1. Indre ou plutôt Loir-et-Cher . — 2. Revoir à ce propos les dossiers bleus des Archives départementales. G. 75 contient des beaux à ferme des dîmes de Loché et de la paroisse d'Orbigny . La dîme de l'Herable était encore due en 1789 (cf. Carré de Busserolle, p. 232). Rien dans les pouillés du diocèse de Tours . Voir série paroisses AR + Cadastre du côté d'Orbigny . — 3. Dîmes : Doucet, Les institutions de la France au XVIe siècle, Paris : A. et J. Picard, 1948 : 676, 726, 777, 784, 788, 798, 813, 818-9, 820-9, Cf.
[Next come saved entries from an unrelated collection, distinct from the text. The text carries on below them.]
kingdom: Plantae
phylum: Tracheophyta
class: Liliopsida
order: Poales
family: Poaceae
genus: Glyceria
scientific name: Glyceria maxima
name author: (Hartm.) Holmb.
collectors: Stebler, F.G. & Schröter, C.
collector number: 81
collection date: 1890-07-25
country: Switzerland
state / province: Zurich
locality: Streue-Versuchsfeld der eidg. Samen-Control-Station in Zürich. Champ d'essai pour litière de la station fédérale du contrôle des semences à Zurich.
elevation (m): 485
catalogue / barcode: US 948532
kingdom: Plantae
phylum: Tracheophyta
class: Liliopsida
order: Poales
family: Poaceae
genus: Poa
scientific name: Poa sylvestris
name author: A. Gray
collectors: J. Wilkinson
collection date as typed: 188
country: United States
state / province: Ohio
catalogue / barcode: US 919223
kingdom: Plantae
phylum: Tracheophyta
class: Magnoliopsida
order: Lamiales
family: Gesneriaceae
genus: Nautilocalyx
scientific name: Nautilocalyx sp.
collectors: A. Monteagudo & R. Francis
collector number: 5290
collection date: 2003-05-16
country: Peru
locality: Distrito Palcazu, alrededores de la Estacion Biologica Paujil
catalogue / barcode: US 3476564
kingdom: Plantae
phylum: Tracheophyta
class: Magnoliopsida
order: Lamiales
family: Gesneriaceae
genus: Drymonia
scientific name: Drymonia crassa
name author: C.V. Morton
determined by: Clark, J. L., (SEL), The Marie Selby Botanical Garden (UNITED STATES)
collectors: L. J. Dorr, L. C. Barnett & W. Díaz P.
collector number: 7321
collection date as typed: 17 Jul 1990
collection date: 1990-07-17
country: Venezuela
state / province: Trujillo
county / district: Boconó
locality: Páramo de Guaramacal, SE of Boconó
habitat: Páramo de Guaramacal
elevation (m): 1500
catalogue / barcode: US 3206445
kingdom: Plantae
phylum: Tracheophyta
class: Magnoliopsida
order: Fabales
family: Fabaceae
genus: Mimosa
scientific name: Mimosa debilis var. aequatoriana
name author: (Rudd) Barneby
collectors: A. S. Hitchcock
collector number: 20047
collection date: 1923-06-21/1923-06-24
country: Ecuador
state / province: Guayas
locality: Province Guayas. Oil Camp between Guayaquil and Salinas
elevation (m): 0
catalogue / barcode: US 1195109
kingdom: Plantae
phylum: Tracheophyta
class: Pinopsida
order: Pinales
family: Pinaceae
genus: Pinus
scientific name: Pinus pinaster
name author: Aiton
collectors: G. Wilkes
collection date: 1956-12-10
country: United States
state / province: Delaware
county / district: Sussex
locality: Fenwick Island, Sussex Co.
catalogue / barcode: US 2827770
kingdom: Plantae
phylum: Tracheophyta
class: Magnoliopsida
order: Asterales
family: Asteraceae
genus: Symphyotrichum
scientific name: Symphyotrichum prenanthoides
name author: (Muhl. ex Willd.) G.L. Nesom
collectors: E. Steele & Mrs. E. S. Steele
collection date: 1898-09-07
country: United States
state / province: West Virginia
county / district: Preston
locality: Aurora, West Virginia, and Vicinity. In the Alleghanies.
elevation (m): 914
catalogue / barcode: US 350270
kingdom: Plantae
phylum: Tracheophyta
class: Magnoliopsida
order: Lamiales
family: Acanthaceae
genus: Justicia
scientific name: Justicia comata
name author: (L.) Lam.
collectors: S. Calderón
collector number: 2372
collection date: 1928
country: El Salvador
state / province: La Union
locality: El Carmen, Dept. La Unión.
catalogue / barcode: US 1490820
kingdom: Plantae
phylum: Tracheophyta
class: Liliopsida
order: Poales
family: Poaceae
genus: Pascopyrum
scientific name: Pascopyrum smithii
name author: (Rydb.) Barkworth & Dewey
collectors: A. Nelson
Benoist, René, Traité des disme, Paris, 1564. On trouvera dans Doucet, op. cit., p. 285, la liste des principaux objets décimables. La dîme est dite « querable » (qui peut être demandée). — 4. Dîme novales, cf. Doucet, Les institutions de la France au XVIe siècle, Paris : A. et J. Picard, 1948, p. 825, 827, « sont appelées ainsi les dîmes qui portaient sur des terres nouvellement défrichées, ou nouvellement chargées de cultures décimables, mais cette distinction n'affectait pas la dîme elle-même, puisqu'elle correspondait seulement à une affectation différente de son produit », op. cit., p. 825. — 5. Baux à ferme des dîmes de Loché et de la paroisse d'Orbigny . G. 75, Les dîmes de Loché , Ecueillé , Orbigny , encore mentionnées dans le compte des recettes et des dépenses rendus aux chanoines de l'Eglise de Tours (1779-1784) par Chr. J. Marchant-Duplessis (AD / G. 58 registre F° de 206 ff. à voir). — 6. Sin minus : sinon, dans le cas contraire, lecture probable seulement. — 7. Novales : dîmes novales, « dîme sur les terres nouvellement mises en culture » ; provinces. Les dîmes novales étaient rigoureusement réservées au curé. Le reste de la dîme (souvent la majeure partie appartenait alors à l'évêque, à des chanoines, à des moines considérés comme curés primitifs, ou à des établissements charitables », Doucet, Op. cit., p. 827. Biblio :Viard (?), Histoire de la dîme ecclésiastique en France au XVIe siècle.